The proposed merger of T-Mobile and Sprint would arguably be
a four-to-three
merger in the market for U.S. wireless carrier, with the combined T-Mobile and
Sprint competing against the presently much larger Verizon and AT&T, along
with several regional wireless carriers. This merger will be reviewed by
both the Department of Justice and the Federal Communications Commission.
In the past,
former Federal Communications Commissioner Tom Wheeler stated that
such a merger of wireless carriers would not be approved by the FCC under his
leadership. Similarly, William Baer, the head
of the DOJ Antitrust Division during the Obama Administration, said in 2014:
“It’s going to be hard for someone to make a persuasive case that reducing four
firms to three is actually going to improve competition for the benefit of
American consumers.”
However, the
current Assistant
Attorney General in charge of the Antitrust Division, Makan Delrahim,
recently indicated there should not be any hard-and-fast rule regarding a
merger of two of the four largest wireless carriers.
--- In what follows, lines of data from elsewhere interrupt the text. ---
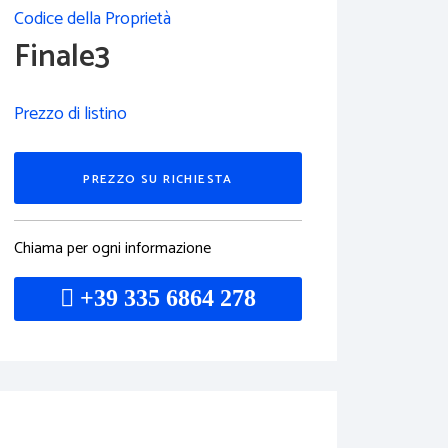
Codice della Proprietà
Finale3
Prezzo di listino
PREZZO SU RICHIESTA
Chiama per ogni informazione
+39 335 6864 278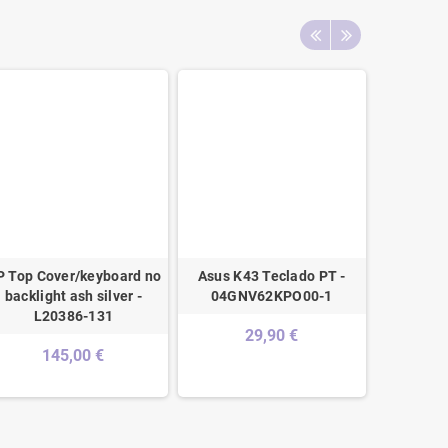
P Top Cover/keyboard no
Asus K43 Teclado PT -
Toshiba
backlight ash silver -
04GNV62KPO00-1
P755 
L20386-131
K0
29,90 €
145,00 €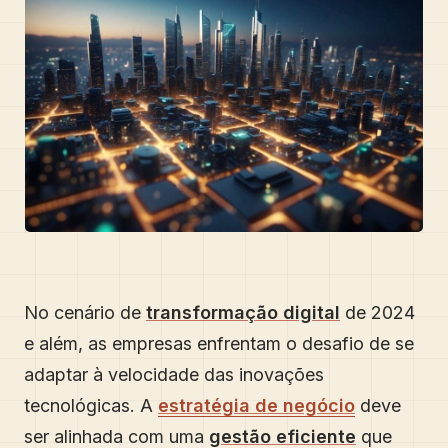
No cenário de
transformação digital
de 2024
e além, as empresas enfrentam o desafio de se
adaptar à velocidade das inovações
tecnológicas. A
estratégia de negócio
deve
ser alinhada com uma
gestão eficiente
que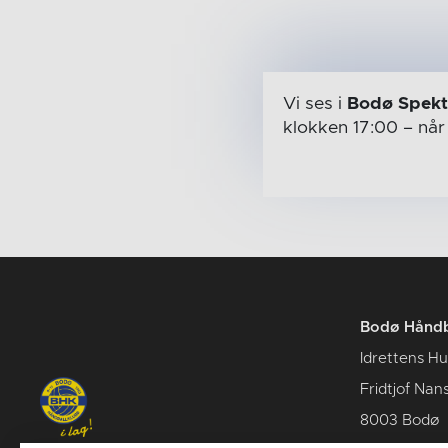
Vi ses i
Bodø Spek
klokken 17:00
– nå
Bodø Håndb
Idrettens H
Fridtjof Nan
8003 Bodø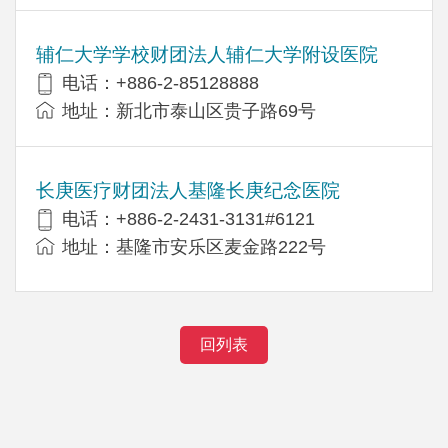
辅仁大学学校财团法人辅仁大学附设医院
电话：+886-2-85128888
地址：新北市泰山区贵子路69号
长庚医疗财团法人基隆长庚纪念医院
电话：+886-2-2431-3131#6121
地址：基隆市安乐区麦金路222号
回列表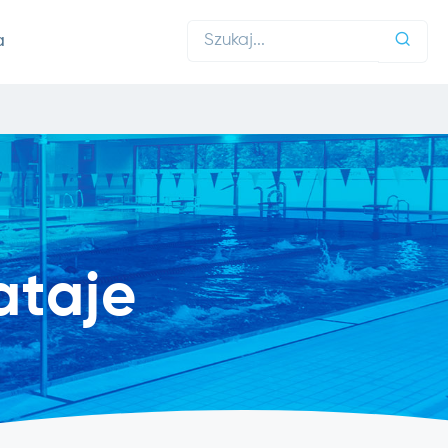
a
ataje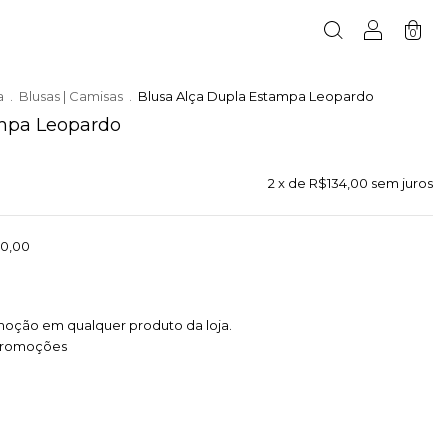
0
a
.
Blusas | Camisas
.
Blusa Alça Dupla Estampa Leopardo
ampa Leopardo
2
x de
R$134,00
sem juros
0,00
moção em qualquer produto da loja.
promoções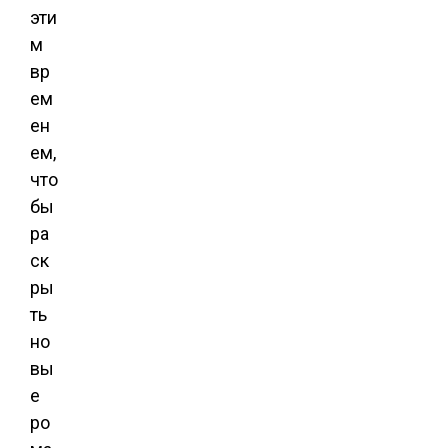
эти
м
вр
ем
ен
ем,
что
бы
ра
ск
ры
ть
но
вы
е
ро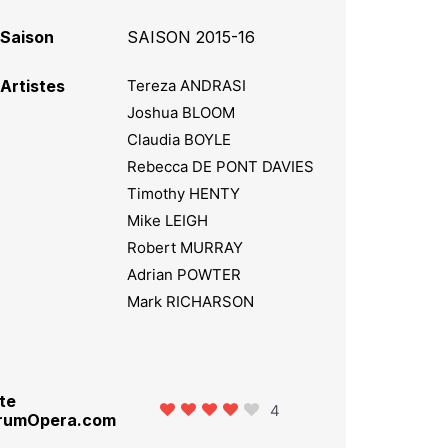
Saison
SAISON 2015-16
Artistes
Tereza ANDRASI
Joshua BLOOM
Claudia BOYLE
Rebecca DE PONT DAVIES
Timothy HENTY
Mike LEIGH
Robert MURRAY
Adrian POWTER
Mark RICHARSON
te
4
rumOpera.com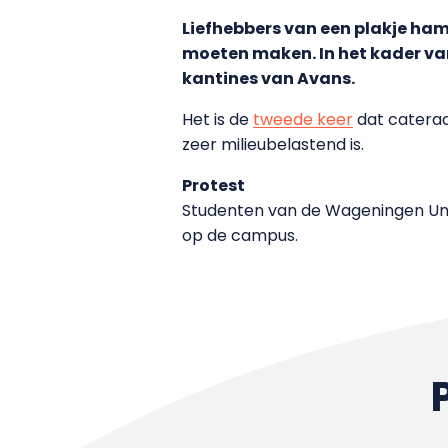
Liefhebbers van een plakje ham
moeten maken. In het kader v
kantines van Avans.
Het is de
tweede keer
dat cateraa
zeer milieubelastend is.
Protest
Studenten van de Wageningen Un
op de campus.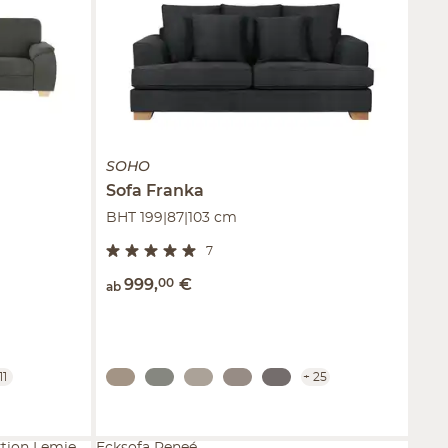
SOHO
Sofa
Franka
BHT 199|87|103 cm
7
999
,
00
€
ab
11
+
25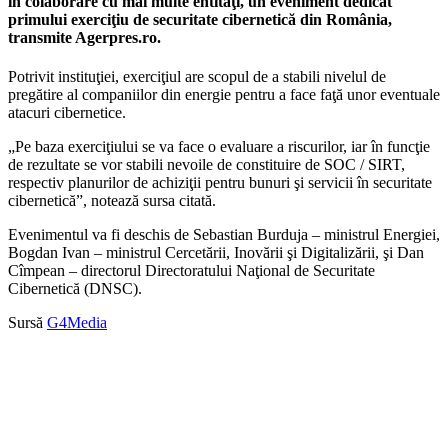
în colaborare cu mai multe entităţi, un eveniment dedicat
primului exerciţiu de securitate cibernetică din România,
transmite Agerpres.ro.
Potrivit instituţiei, exerciţiul are scopul de a stabili nivelul de
pregătire al companiilor din energie pentru a face faţă unor eventuale
atacuri cibernetice.
„Pe baza exerciţiului se va face o evaluare a riscurilor, iar în funcţie
de rezultate se vor stabili nevoile de constituire de SOC / SIRT,
respectiv planurilor de achiziţii pentru bunuri şi servicii în securitate
cibernetică”, notează sursa citată.
Evenimentul va fi deschis de Sebastian Burduja – ministrul Energiei,
Bogdan Ivan – ministrul Cercetării, Inovării şi Digitalizării, şi Dan
Cîmpean – directorul Directoratului Naţional de Securitate
Cibernetică (DNSC).
Sursă
G4Media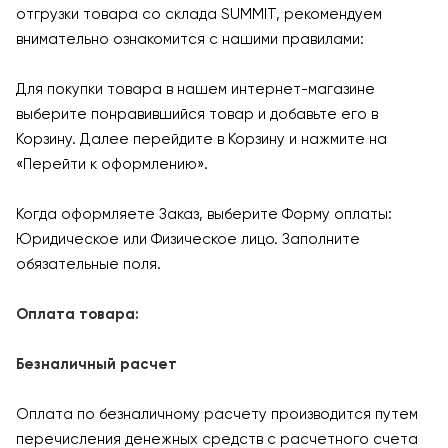
отгрузки товара со склада SUMMIT, рекомендуем
внимательно ознакомится с нашими правилами:
Для покупки товара в нашем интернет-магазине
выберите понравившийся товар и добавьте его в
Корзину. Далее перейдите в Корзину и нажмите на
«Перейти к оформлению».
Когда оформляете Заказ, выберите Форму оплаты:
Юридическое или Физическое лицо. Заполните
обязательные поля.
Оплата товара:
Безналичный расчет
Оплата по безналичному расчету производится путем
перечисления денежных средств с расчетного счета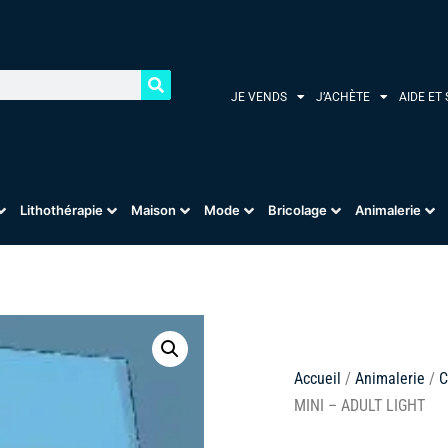
JE VENDS
J’ACHÈTE
AIDE ET
Lithothérapie
Maison
Mode
Bricolage
Animalerie
Accueil
/
Animalerie
/
C
MINI – ADULT LIGHT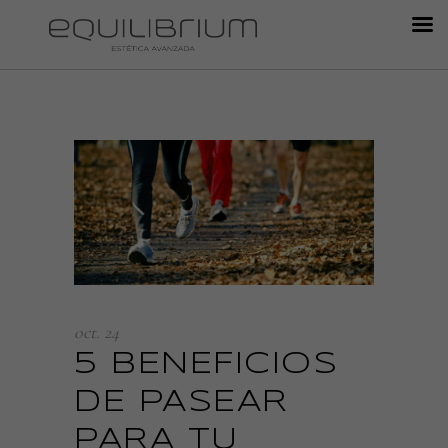
oct.
24
5 BENEFICIOS
DE PASEAR
PARA TU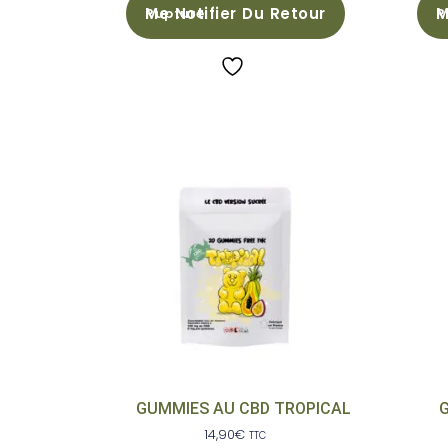
Me Notifier Du Retour
M
GUMMIES AU CBD TROPICAL
14,90
€
TTC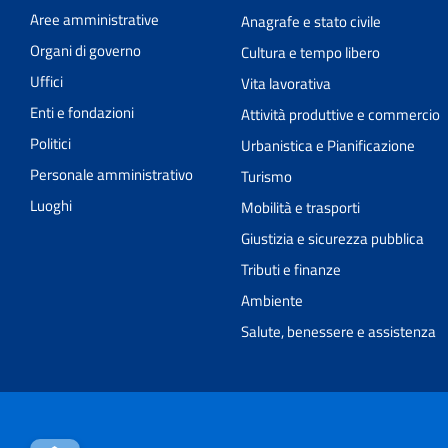
Aree amministrative
Anagrafe e stato civile
Organi di governo
Cultura e tempo libero
Uffici
Vita lavorativa
Enti e fondazioni
Attività produttive e commercio
Politici
Urbanistica e Pianificazione
Personale amministrativo
Turismo
Luoghi
Mobilità e trasporti
Giustizia e sicurezza pubblica
Tributi e finanze
Ambiente
Salute, benessere e assistenza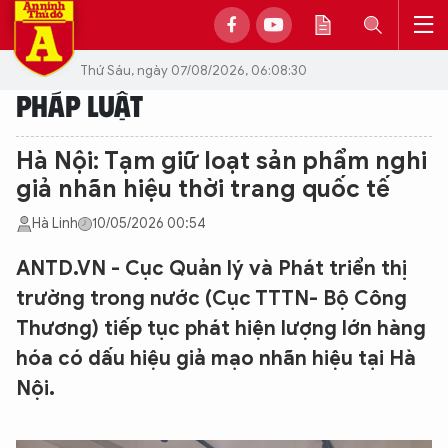
Thứ Sáu, ngày 07/08/2026, 06:08:30
PHÁP LUẬT
Hà Nội: Tạm giữ loạt sản phẩm nghi
giả nhãn hiệu thời trang quốc tế
Hà Linh
10/05/2026 00:54
ANTD.VN - Cục Quản lý và Phát triển thị
trường trong nước (Cục TTTN- Bộ Công
Thương) tiếp tục phát hiện lượng lớn hàng
hóa có dấu hiệu giả mạo nhãn hiệu tại Hà
Nội.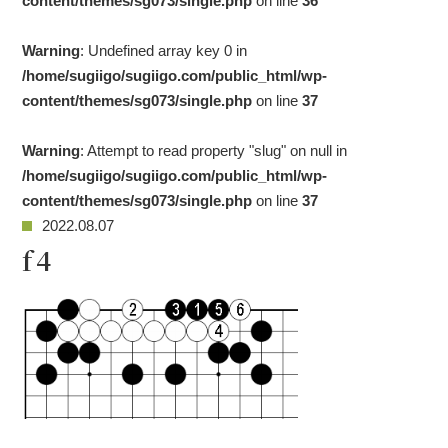
content/themes/sg073/single.php
on line
36
Warning
: Undefined array key 0 in
/home/sugiigo/sugiigo.com/public_html/wp-
content/themes/sg073/single.php
on line
37
Warning
: Attempt to read property "slug" on null in
/home/sugiigo/sugiigo.com/public_html/wp-
content/themes/sg073/single.php
on line
37
2022.08.07
f4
Following a speech before the Council on Foreign
Relations in Washington, DC on June 1, AAG Delrahim told reporters, “I don’t think there’s any magical
number that I’m smart enough to glean.” He also said the DOJ would look at the
arguments that the proposed merger was needed for them to build the next
generation of wireless, 5G, but that the merging companies would have to prove
their case.
In this regard, AAG Delrahim’s
position appears to be consistent with the view of Free State Foundation
President Randolph May, who said at the time the
T-Mobile/Sprint merger was announced in April of 2018:
While
I’m not prepared to take a bottom-line position on whether this merger
ultimately should be approved or not, I certainly don’t agree there should be
any iron-clad rule, like the one Obama Administration FCC Chairman Tom Wheeler
articulated, against going from four to three nationwide mobile providers.
That
is the wrong way to analyze the market, especially when mobile broadband
increasingly is not a distinct market but rather part of a larger dynamic
broadband market and when a merger of the third and fourth carriers in terms of
the number of subscribers likely would make a more formidable competitor to the
two largest wireless providers.
In this case, T-Mobile and Sprint presumably
are planning to present the type of evidence AAG Delrahim is seeking. The
combined companies may well exert a stronger competitive constraint on Verizon
and AT&T together than separately. Moreover, the combined T-Mobile/Sprint
would have combined resources and a larger customer base to support a faster 5G
buildout together.
While the merger may arguably leave
consumers with one less choice among wireless providers, even assuming for the
sake of argument that there still is a distinct wireless market separate and
apart from the broader broadband market, the loss of competition, if any, may
be greatly outweighed by the benefits from faster 5G deployment.